:: FRAGEN ZUM TEXT ::
**A.** Wie lautet der Satz „Jetzt setzt sich dein Mensch hin und liest.“ aus dem Textabschnitt über das Lernen aus Sicht des Gehirns auf Englisch?
**B.** Nach wie vielen Minuten läuft laut dem Textabschnitt über das Lernen aus Sicht des Gehirns der Arbeitsspeicher über?
**C.** Schreib aus dem Textabschnitt über das Lernen aus Sicht des Gehirns die Stelle zwischen „Wie wäre es, das“ und „Lesen und Lernen.“ einschließlich wörtlich ab.

:: TEXTABSCHNITT ::
=-=-=

Wie wäre es, das Thema „Lernen“ mal aus der Perspektive des Gehirns zu betrachten?

Denn je besser wir verstehen, wie das Organ eigentlich arbeitet, desto produktiver und effektiver können wir in Zukunft Lesen und Lernen.

Stell dir jetzt also vor, „du“ bist dein Gehirn und du betrachtest die Welt von dort aus, also aus der Sicht deines Gehirns. Du hast 86 Milliarden Gehirnzellen zur Verfügung, unvorstellbar viele Kombinationsmöglichkeiten und damit praktisch eine unendliche Kapazität, dir neue Eindrücke, neue Informationen und neues Wissen aufzubauen. Und dazu hast du auch Lust, dafür bist du gemacht. Du bist vielleicht das Perfekteste, was die Evolution auf diesem Planeten jemals hervorgebracht hat: ein Wunderwerk an Kreativität, Erinnerungsvermögen, Lernfähigkeit und Flexibilität. Und diese Fähigkeiten auszuleben, macht Spaß! Du verfügst über diesen Mechanismus, der dich alles sofort mit Emotionen verknüpfen lässt, automatisch, im Guten wie im Schlechten. Das lässt sich nicht abstellen. Außerdem bist du darauf geeicht, kontinuierlich bei allem, was reinkommt, zu prüfen, ob es deinem Menschen hilft oder schadet. Wie ein angeborener Sinnsucher, auch der arbeitet unaufhörlich. Und wenn dieser Sinnsucher sagt „Nein, das hat für meinen Menschen keinen Sinn“, dann reagierst du automatisch mit Emotionen, die sich für deinen Menschen unangenehm anfühlen, damit er aufhört und sich mit einer sinnvolleren Angelegenheit beschäftigt. Du besitzt zwar auch einen Vorrat an Willensenergie, die du dagegenhalten kannst, aber dieser Vorrat ist begrenzt und meist ziemlich schnell erschöpft.

Jetzt setzt sich dein Mensch hin und liest. Wörter strömen auf dich ein und du filterst unablässig die Informationen: Können sie deinem Menschen in irgendeiner Form helfen oder nicht? Wenn diese Informationen sinnlos und zusammenhanglos erscheinen, also keinerlei Bezug zu deinem Leben und Alltag feststellbar ist, schaltest du um auf unangenehme Gefühle: Widerstand. Langeweile. Müdigkeit. Allerdings bekommst du jetzt von deinem Menschen das Kommando zurück, weiterzumachen! Und so bleibt dir nichts anderes übrig, als an den Vorrat der Willenskraft zu gehen. Der ist bekanntlich begrenzt, aber das spielt eh keine Rolle, denn nach ungefähr fünf Minuten läuft dein Arbeitsspeicher über. Dein Mensch liest da ununterbrochen und ohne Pause schon seit über fünf Minuten. Um im Arbeitsgedächtnis wieder Platz zu schaffen, löschst du die Infos raus, die zuerst reingekommen ist. Dein Mensch liest jetzt durchgehend seit einer halben Stunde, unmöglich für dich, irgendetwas davon ins Langzeitgedächtnis zu schaufeln. Du verarbeitest nur den Arbeitsspeicher, also immer das, was dein Mensch in den letzten fünf Minuten gelesen hat. Dir reicht es langsam. In dem Strom von Wörtern konntest du bisher nichts finden, was deinen Sinnsucher befriedigt hätte. Also – wie wär’s damit, die Konzentration mal ein bisschen zu boykottieren?

=-=-=

(Gespeicherte Dateneinträge)
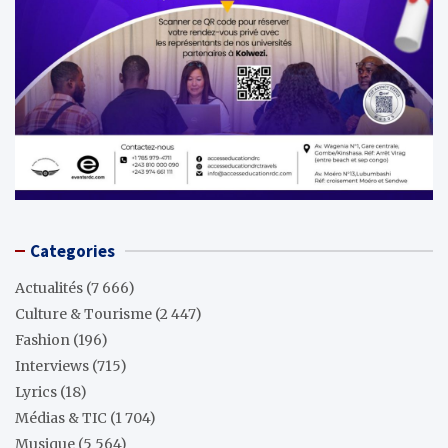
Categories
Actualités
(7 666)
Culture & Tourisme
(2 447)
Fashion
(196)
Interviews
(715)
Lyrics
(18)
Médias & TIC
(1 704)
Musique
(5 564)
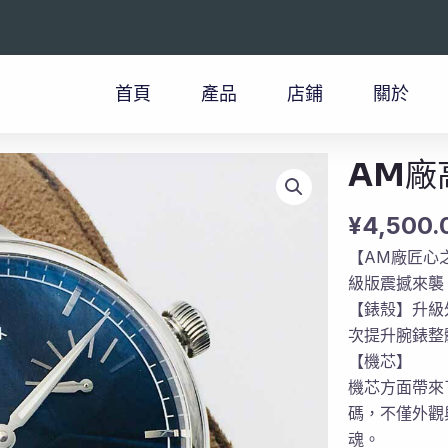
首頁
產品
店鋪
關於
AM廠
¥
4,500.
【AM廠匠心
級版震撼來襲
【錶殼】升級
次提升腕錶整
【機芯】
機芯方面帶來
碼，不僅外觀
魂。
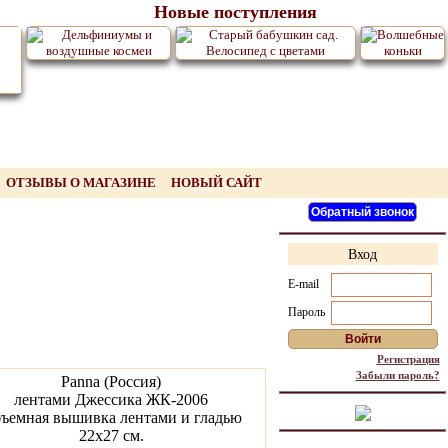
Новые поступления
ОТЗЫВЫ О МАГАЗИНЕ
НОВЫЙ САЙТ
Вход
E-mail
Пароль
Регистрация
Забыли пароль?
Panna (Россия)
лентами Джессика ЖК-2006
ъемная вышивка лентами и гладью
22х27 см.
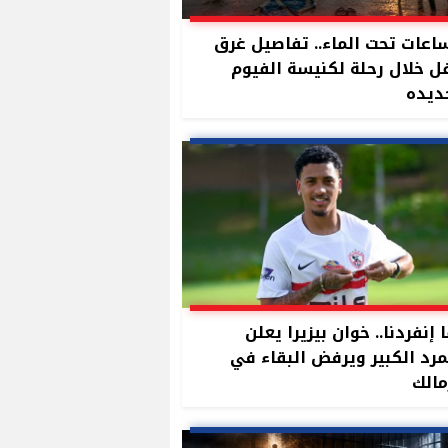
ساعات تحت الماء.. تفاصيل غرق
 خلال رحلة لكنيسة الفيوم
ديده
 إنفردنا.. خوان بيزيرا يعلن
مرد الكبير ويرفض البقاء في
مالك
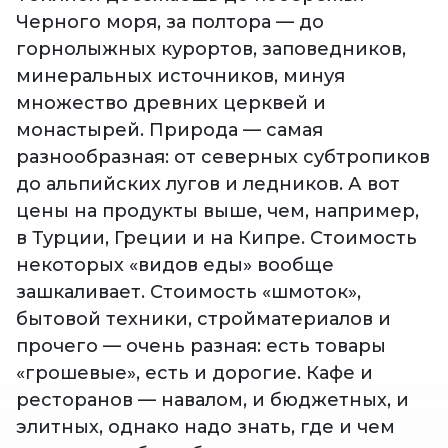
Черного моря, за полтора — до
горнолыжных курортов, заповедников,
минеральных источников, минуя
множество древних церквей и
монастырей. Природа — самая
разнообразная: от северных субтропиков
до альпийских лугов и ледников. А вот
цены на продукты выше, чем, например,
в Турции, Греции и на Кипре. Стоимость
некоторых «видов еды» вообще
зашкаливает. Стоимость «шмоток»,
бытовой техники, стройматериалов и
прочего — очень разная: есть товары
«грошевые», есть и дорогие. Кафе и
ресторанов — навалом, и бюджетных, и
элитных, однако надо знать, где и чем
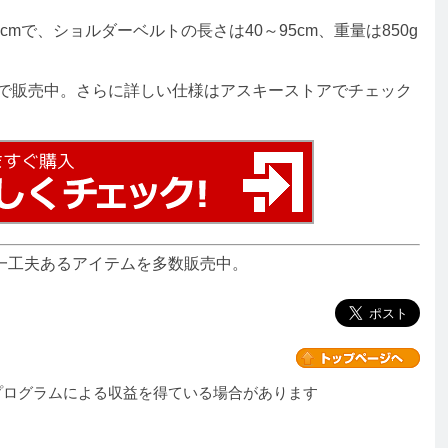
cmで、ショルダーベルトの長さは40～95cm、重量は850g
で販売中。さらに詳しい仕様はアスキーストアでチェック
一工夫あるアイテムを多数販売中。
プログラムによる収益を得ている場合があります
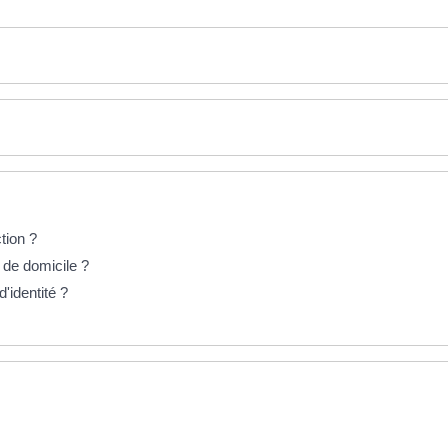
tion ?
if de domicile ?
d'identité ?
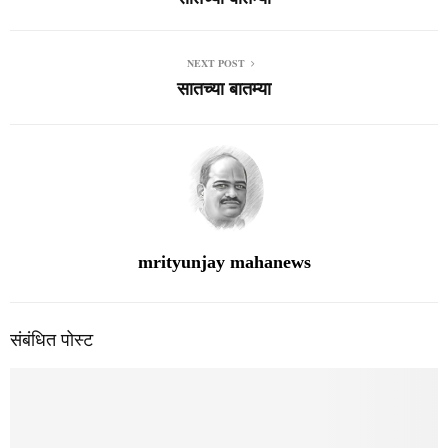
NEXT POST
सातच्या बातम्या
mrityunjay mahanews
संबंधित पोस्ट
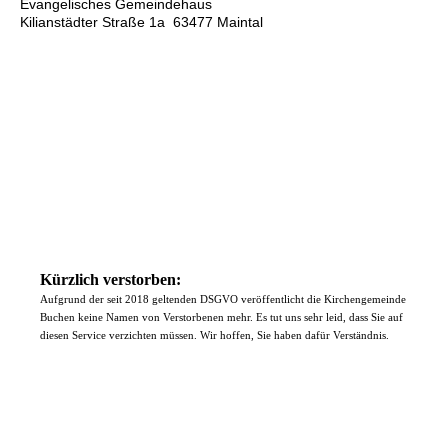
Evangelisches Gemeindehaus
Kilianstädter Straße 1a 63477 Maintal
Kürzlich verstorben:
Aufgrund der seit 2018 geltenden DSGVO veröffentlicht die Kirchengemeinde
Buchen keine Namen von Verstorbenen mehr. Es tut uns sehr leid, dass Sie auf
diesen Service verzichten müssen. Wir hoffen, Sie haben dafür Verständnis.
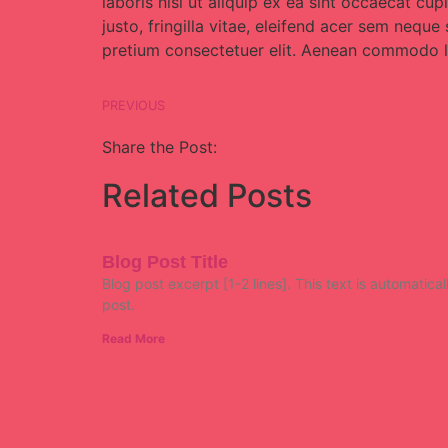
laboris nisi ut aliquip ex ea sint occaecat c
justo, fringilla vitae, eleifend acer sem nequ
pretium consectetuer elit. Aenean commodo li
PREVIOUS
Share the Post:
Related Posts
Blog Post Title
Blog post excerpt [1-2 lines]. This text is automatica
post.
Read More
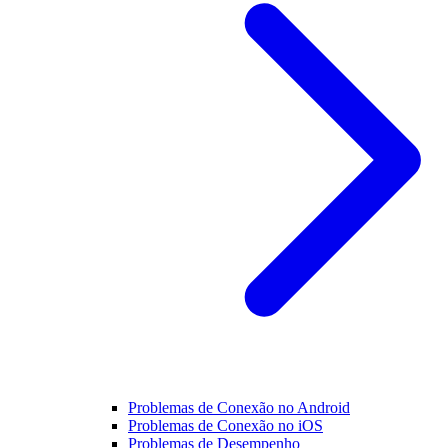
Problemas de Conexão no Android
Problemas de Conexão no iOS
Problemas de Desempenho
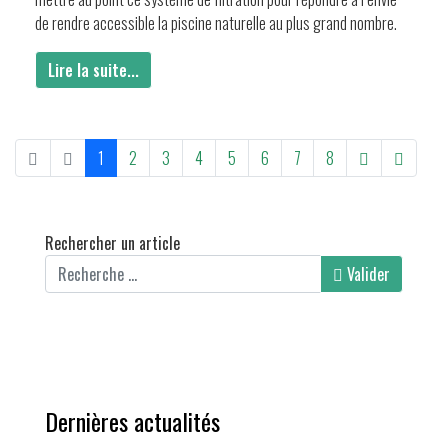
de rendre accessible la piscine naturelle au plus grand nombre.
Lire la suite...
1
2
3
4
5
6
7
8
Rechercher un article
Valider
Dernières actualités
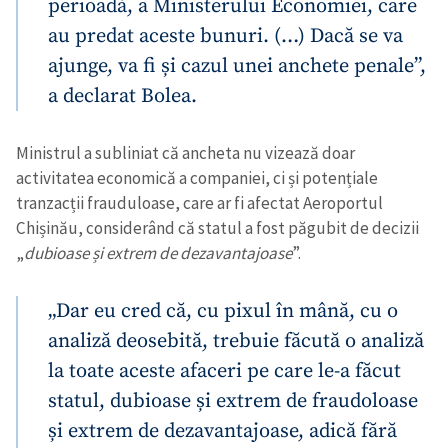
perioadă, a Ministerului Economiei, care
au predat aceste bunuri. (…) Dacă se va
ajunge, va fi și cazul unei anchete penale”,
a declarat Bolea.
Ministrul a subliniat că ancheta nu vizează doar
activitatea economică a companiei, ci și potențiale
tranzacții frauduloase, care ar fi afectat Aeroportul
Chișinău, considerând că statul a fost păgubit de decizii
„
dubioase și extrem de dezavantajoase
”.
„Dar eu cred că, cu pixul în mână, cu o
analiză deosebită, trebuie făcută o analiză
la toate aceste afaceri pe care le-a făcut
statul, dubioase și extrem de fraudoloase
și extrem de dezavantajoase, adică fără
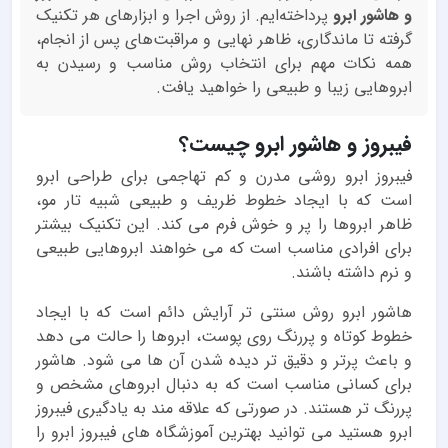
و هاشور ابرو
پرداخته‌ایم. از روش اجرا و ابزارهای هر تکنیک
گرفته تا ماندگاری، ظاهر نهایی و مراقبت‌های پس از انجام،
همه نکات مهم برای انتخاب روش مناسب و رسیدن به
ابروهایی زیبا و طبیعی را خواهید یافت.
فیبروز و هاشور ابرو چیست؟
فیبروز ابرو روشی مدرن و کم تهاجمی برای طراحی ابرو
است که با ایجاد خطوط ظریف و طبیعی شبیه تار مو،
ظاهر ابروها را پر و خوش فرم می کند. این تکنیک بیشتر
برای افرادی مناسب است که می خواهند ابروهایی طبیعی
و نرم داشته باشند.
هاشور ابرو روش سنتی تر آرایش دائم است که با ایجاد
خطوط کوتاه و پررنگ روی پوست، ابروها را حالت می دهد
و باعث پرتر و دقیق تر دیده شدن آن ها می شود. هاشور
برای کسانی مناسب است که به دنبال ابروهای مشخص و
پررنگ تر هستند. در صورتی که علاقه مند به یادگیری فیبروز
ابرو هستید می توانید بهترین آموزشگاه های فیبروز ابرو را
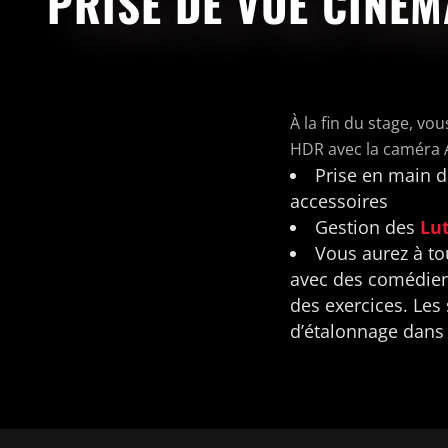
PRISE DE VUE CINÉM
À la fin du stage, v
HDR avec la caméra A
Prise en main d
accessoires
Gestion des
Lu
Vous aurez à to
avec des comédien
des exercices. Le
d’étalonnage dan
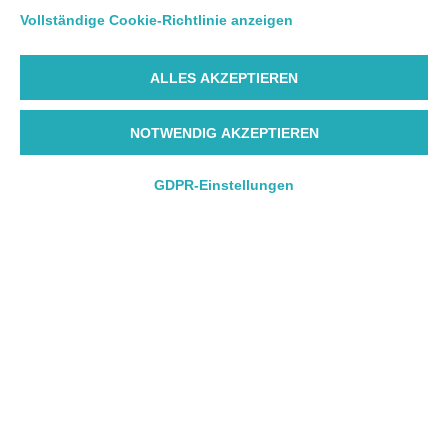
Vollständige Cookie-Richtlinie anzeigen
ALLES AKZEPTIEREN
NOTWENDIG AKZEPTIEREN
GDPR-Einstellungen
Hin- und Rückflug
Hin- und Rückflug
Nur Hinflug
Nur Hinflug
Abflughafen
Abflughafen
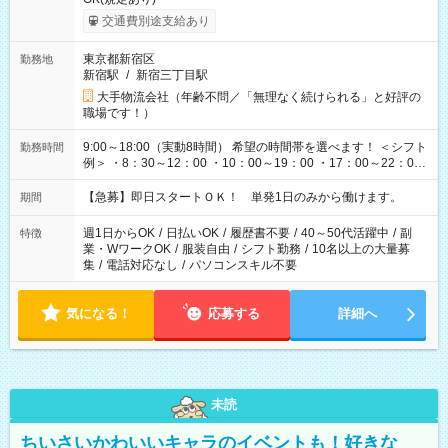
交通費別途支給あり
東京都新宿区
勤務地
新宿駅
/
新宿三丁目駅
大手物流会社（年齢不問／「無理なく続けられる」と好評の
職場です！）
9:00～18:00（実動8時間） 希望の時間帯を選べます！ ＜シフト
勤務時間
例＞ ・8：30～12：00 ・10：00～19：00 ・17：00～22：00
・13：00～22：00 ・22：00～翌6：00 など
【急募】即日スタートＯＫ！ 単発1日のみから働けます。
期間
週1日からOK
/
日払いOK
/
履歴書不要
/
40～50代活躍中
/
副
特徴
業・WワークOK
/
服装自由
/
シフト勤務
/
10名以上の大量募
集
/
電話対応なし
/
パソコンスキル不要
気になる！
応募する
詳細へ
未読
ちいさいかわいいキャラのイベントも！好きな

=-=-=

:: LÖSUNGEN ::
**A.** Now your human sits down and reads.

**B.** Nach ungefähr fünf Minuten.

**C.**
Wie wäre es, das Thema „Lernen“ mal aus der Perspektive des Gehirns zu betrachten?

Denn je besser wir verstehen, wie das Organ eigentlich arbeitet, desto produktiver und effektiver können wir in Zukunft Lesen und Lernen.